WHAT IS BEING ASKED -
Convert the lines below, starting at the line that contains "left shoulder: (965, 338, -5)" and ending at the line that contains "right elbow: (1079, 416, 4)", into a Markdown table with the columns Index and Line. Number each row and omit any blank lines.

........

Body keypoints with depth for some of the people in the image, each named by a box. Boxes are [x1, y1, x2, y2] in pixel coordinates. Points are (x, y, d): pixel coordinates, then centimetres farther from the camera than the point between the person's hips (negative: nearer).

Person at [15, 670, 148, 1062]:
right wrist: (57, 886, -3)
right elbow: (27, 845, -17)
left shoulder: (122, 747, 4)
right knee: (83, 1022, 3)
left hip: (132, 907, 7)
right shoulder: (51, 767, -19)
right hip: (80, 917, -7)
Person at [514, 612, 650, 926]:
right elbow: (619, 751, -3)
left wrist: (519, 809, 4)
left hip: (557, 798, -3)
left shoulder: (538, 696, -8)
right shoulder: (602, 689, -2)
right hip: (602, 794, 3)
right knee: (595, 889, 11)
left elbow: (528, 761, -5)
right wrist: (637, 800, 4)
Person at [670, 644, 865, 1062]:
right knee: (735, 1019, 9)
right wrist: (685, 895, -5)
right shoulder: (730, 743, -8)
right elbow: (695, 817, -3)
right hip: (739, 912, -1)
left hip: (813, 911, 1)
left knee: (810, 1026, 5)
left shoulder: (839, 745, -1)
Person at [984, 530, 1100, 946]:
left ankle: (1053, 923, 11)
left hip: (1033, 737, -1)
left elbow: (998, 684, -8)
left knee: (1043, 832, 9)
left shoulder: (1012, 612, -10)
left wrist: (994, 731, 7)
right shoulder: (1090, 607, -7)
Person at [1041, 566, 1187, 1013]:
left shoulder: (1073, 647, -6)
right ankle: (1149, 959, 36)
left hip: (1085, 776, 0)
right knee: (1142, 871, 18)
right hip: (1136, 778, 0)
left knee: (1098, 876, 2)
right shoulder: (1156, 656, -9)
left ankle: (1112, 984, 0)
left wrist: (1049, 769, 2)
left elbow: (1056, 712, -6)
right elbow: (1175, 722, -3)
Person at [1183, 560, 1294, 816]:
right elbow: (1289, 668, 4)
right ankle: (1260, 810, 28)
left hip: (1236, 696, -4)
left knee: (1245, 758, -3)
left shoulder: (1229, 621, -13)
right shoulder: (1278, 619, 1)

........

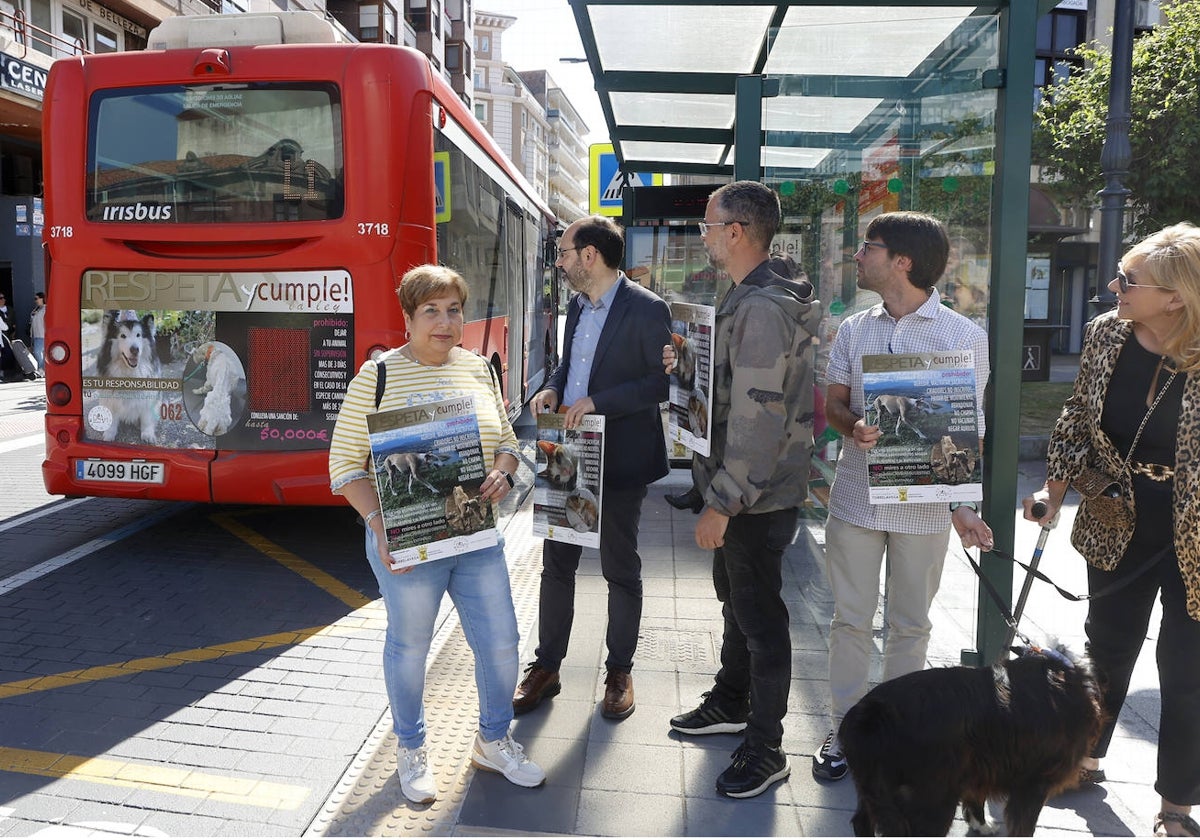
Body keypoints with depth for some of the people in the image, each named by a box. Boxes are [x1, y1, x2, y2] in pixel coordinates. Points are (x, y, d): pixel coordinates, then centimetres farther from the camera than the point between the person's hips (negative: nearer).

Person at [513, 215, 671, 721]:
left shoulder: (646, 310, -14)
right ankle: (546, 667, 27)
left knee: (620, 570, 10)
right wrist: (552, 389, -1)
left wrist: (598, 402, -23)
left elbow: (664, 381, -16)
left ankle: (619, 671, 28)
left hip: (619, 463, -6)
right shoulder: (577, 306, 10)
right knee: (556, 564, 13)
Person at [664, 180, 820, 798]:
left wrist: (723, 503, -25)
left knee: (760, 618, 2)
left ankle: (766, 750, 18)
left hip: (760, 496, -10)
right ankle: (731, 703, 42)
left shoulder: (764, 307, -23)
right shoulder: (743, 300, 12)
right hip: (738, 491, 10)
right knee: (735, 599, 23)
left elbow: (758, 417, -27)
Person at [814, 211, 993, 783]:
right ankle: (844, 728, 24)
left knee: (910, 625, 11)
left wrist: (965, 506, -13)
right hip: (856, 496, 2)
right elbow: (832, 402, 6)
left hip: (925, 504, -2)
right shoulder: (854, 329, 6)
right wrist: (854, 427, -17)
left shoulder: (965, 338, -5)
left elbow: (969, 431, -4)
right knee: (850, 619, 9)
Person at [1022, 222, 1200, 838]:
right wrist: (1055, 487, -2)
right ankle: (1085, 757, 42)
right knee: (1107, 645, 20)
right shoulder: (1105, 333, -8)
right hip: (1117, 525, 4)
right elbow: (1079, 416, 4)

........

RESULT BELOW -
| Index | Line |
|---|---|
| 1 | left shoulder: (965, 338, -5) |
| 2 | left elbow: (969, 431, -4) |
| 3 | right knee: (850, 619, 9) |
| 4 | Person at [1022, 222, 1200, 838]: |
| 5 | right wrist: (1055, 487, -2) |
| 6 | right ankle: (1085, 757, 42) |
| 7 | right knee: (1107, 645, 20) |
| 8 | right shoulder: (1105, 333, -8) |
| 9 | right hip: (1117, 525, 4) |
| 10 | right elbow: (1079, 416, 4) |